▶ Problem statement:
Copy down the following lines word for word, leaving the pictures out.

═══ Data shown

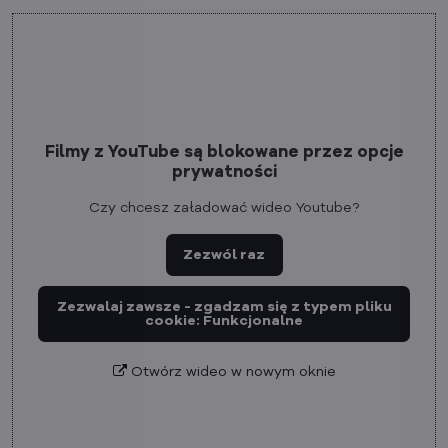
Filmy z YouTube są blokowane przez opcje
prywatności
Czy chcesz załadować wideo Youtube?
Zezwól raz
Zezwalaj zawsze - zgadzam się z typem pliku
cookie: Funkcjonalne
Otwórz wideo w nowym oknie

══════

▶ Answer section:
Filmy z YouTube są blokowane przez opcje
prywatności
Czy chcesz załadować wideo Youtube?
Zezwól raz
Zezwalaj zawsze - zgadzam się z typem pliku
cookie: Funkcjonalne
Otwórz wideo w nowym oknie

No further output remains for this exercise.